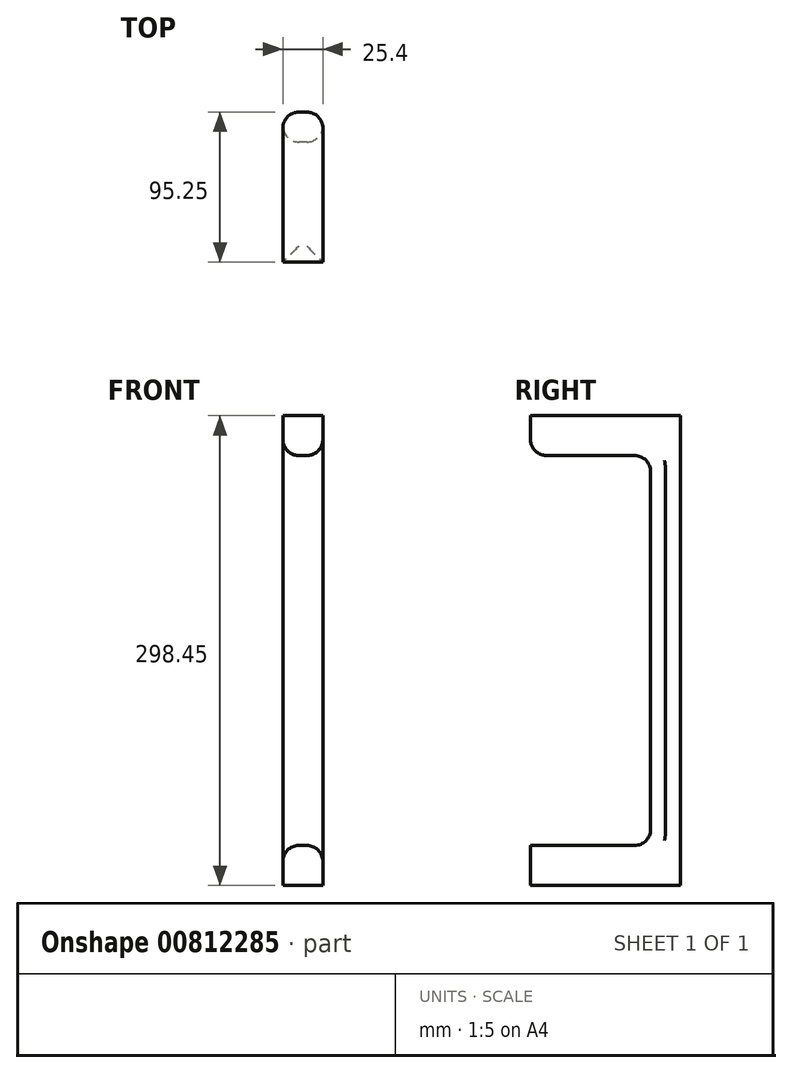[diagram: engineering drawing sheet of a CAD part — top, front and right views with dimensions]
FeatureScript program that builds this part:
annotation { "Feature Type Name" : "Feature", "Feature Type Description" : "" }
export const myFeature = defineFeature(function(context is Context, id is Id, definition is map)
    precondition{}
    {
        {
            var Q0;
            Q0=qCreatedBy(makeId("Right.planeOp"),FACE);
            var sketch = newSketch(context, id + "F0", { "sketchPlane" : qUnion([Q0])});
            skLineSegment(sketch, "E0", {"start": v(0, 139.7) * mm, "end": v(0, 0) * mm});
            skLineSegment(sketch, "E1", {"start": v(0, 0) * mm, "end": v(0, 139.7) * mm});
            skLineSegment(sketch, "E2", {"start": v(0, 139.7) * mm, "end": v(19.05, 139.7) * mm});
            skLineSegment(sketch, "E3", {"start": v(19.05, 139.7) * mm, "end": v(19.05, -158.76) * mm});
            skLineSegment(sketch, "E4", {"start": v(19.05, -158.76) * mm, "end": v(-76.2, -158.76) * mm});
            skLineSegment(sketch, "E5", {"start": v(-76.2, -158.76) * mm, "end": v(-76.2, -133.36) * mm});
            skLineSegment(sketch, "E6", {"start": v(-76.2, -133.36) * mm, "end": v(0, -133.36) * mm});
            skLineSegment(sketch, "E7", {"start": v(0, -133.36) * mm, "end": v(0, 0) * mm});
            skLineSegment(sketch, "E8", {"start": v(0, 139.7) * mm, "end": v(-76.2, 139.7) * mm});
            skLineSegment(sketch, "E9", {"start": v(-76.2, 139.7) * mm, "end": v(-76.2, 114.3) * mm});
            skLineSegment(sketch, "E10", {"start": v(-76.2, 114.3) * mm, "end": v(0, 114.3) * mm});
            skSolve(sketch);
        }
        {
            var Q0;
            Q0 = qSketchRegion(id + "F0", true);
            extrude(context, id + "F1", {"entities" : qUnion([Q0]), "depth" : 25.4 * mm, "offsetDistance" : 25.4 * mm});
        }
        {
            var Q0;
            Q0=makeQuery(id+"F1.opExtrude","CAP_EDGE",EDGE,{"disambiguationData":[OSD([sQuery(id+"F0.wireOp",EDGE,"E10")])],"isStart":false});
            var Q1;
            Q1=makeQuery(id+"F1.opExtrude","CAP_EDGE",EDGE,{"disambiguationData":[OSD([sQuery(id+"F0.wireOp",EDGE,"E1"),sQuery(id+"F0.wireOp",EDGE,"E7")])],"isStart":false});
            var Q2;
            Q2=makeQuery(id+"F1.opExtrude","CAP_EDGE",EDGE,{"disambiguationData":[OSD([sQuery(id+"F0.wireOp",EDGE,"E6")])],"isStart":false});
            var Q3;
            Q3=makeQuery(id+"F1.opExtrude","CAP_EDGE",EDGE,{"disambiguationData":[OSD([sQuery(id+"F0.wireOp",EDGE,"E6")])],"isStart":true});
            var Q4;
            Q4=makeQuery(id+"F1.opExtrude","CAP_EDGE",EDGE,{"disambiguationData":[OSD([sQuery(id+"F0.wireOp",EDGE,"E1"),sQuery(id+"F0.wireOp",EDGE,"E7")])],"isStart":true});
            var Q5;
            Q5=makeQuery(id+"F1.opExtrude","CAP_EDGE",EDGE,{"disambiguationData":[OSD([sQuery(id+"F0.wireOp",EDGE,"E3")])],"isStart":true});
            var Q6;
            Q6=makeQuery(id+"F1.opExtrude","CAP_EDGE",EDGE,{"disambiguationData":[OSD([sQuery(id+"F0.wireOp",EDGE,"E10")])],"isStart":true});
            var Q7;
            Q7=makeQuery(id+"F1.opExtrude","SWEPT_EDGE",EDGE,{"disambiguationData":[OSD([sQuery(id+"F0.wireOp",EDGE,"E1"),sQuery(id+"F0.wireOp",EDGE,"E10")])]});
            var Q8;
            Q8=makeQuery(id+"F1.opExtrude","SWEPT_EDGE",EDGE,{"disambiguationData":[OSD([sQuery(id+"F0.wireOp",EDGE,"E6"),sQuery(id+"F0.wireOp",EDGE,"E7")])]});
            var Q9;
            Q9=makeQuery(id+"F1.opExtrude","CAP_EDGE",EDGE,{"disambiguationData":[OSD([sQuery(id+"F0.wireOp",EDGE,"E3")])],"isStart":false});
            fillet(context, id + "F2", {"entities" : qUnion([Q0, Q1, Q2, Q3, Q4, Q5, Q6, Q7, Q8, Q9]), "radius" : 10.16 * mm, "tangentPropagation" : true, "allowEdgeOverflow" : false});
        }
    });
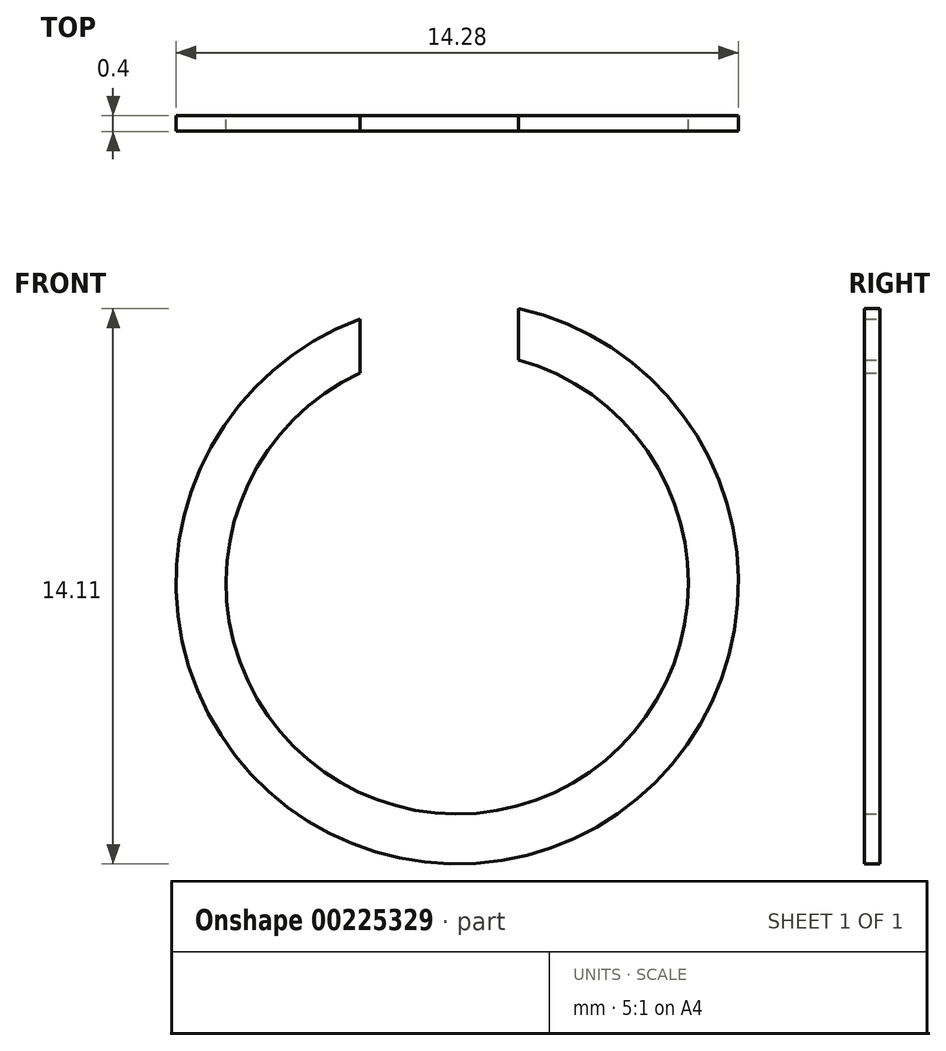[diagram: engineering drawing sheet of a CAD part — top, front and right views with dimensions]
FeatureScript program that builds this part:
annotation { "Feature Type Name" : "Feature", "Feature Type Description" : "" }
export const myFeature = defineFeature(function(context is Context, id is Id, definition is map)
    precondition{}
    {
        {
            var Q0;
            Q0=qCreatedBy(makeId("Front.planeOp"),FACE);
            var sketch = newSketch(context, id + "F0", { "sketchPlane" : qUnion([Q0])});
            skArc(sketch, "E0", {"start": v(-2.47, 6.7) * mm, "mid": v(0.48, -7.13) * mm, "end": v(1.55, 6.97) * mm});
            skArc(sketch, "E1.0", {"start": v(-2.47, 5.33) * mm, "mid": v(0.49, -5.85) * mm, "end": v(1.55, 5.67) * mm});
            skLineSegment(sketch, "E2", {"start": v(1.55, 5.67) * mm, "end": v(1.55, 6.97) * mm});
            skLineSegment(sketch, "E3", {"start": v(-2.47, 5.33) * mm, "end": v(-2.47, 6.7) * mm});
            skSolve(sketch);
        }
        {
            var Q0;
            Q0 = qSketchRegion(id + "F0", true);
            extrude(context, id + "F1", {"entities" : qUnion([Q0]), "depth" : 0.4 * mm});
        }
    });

....

- [THE EXERCISE]:
State the number of lines in the records that contain the string "false", counting a match only when its case is identical. Give the number alone.

- [RESULT FOR THIS EXERCISE]:
5